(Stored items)
_ _ _ _
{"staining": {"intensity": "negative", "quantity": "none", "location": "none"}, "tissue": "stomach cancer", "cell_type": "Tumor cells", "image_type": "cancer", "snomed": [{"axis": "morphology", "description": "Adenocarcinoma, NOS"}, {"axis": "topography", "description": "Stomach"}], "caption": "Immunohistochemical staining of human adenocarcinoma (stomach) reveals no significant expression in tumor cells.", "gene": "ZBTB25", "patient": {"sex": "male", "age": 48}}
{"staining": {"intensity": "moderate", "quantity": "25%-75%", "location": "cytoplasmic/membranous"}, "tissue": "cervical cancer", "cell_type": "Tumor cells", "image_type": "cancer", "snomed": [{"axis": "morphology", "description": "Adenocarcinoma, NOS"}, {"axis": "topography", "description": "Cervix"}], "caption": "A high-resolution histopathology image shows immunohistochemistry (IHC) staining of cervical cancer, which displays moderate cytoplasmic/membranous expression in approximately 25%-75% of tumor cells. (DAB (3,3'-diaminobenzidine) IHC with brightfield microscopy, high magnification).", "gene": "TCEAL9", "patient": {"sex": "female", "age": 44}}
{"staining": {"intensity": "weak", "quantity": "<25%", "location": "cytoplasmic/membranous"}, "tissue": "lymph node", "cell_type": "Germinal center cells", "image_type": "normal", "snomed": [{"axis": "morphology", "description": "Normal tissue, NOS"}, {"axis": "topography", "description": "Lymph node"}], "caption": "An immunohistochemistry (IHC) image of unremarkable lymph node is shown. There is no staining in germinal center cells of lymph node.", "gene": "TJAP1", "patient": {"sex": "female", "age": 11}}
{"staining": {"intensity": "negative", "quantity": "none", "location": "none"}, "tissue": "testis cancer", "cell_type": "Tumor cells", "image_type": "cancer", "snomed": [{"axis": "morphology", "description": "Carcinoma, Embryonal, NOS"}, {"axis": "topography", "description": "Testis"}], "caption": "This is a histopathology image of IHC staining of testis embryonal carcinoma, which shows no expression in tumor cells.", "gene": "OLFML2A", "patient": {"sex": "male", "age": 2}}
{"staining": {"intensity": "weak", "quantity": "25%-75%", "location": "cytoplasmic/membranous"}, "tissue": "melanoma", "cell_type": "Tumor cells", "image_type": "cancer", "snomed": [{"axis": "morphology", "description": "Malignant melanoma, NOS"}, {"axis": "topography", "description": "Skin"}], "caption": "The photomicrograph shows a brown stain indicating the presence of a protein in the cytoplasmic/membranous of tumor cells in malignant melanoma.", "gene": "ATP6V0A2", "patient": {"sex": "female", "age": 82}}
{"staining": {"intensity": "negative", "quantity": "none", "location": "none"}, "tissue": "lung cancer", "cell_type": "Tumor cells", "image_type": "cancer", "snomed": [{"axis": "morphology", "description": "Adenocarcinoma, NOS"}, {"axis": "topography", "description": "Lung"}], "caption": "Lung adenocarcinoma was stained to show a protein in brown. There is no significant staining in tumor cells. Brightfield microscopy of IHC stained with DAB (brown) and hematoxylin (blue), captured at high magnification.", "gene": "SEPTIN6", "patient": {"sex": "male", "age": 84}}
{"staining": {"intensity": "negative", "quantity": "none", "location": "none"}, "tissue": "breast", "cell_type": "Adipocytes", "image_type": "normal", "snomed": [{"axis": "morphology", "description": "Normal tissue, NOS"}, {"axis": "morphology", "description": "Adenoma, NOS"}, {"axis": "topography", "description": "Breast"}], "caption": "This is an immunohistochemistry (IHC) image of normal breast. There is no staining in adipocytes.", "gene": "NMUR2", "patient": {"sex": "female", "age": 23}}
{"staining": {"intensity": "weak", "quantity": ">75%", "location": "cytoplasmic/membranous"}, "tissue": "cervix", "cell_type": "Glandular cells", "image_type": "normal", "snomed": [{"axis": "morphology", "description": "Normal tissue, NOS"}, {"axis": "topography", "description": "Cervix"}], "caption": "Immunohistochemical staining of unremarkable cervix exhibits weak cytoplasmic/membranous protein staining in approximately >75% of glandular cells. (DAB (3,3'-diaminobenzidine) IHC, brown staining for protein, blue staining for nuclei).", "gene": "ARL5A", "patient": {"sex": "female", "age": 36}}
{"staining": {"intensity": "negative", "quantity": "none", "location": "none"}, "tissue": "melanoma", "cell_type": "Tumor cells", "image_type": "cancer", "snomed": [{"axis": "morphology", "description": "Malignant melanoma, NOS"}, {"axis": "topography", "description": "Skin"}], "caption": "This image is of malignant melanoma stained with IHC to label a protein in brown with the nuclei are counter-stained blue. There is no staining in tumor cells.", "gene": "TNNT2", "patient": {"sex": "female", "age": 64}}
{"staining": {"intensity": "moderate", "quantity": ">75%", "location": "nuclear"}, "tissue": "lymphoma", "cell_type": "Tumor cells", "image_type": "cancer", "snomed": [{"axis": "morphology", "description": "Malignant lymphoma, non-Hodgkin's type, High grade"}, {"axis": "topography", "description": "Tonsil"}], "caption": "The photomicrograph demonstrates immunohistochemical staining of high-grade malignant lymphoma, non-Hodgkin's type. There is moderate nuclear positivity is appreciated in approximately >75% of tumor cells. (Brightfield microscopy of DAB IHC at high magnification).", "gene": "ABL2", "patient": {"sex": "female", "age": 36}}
_ _ _ _
## TASK DETAILS
The answer must hold only the lines from the first line of the data through the line bearing "is a histopathology", returned exactly.

## TASK RESULT
{"staining": {"intensity": "negative", "quantity": "none", "location": "none"}, "tissue": "stomach cancer", "cell_type": "Tumor cells", "image_type": "cancer", "snomed": [{"axis": "morphology", "description": "Adenocarcinoma, NOS"}, {"axis": "topography", "description": "Stomach"}], "caption": "Immunohistochemical staining of human adenocarcinoma (stomach) reveals no significant expression in tumor cells.", "gene": "ZBTB25", "patient": {"sex": "male", "age": 48}}
{"staining": {"intensity": "moderate", "quantity": "25%-75%", "location": "cytoplasmic/membranous"}, "tissue": "cervical cancer", "cell_type": "Tumor cells", "image_type": "cancer", "snomed": [{"axis": "morphology", "description": "Adenocarcinoma, NOS"}, {"axis": "topography", "description": "Cervix"}], "caption": "A high-resolution histopathology image shows immunohistochemistry (IHC) staining of cervical cancer, which displays moderate cytoplasmic/membranous expression in approximately 25%-75% of tumor cells. (DAB (3,3'-diaminobenzidine) IHC with brightfield microscopy, high magnification).", "gene": "TCEAL9", "patient": {"sex": "female", "age": 44}}
{"staining": {"intensity": "weak", "quantity": "<25%", "location": "cytoplasmic/membranous"}, "tissue": "lymph node", "cell_type": "Germinal center cells", "image_type": "normal", "snomed": [{"axis": "morphology", "description": "Normal tissue, NOS"}, {"axis": "topography", "description": "Lymph node"}], "caption": "An immunohistochemistry (IHC) image of unremarkable lymph node is shown. There is no staining in germinal center cells of lymph node.", "gene": "TJAP1", "patient": {"sex": "female", "age": 11}}
{"staining": {"intensity": "negative", "quantity": "none", "location": "none"}, "tissue": "testis cancer", "cell_type": "Tumor cells", "image_type": "cancer", "snomed": [{"axis": "morphology", "description": "Carcinoma, Embryonal, NOS"}, {"axis": "topography", "description": "Testis"}], "caption": "This is a histopathology image of IHC staining of testis embryonal carcinoma, which shows no expression in tumor cells.", "gene": "OLFML2A", "patient": {"sex": "male", "age": 2}}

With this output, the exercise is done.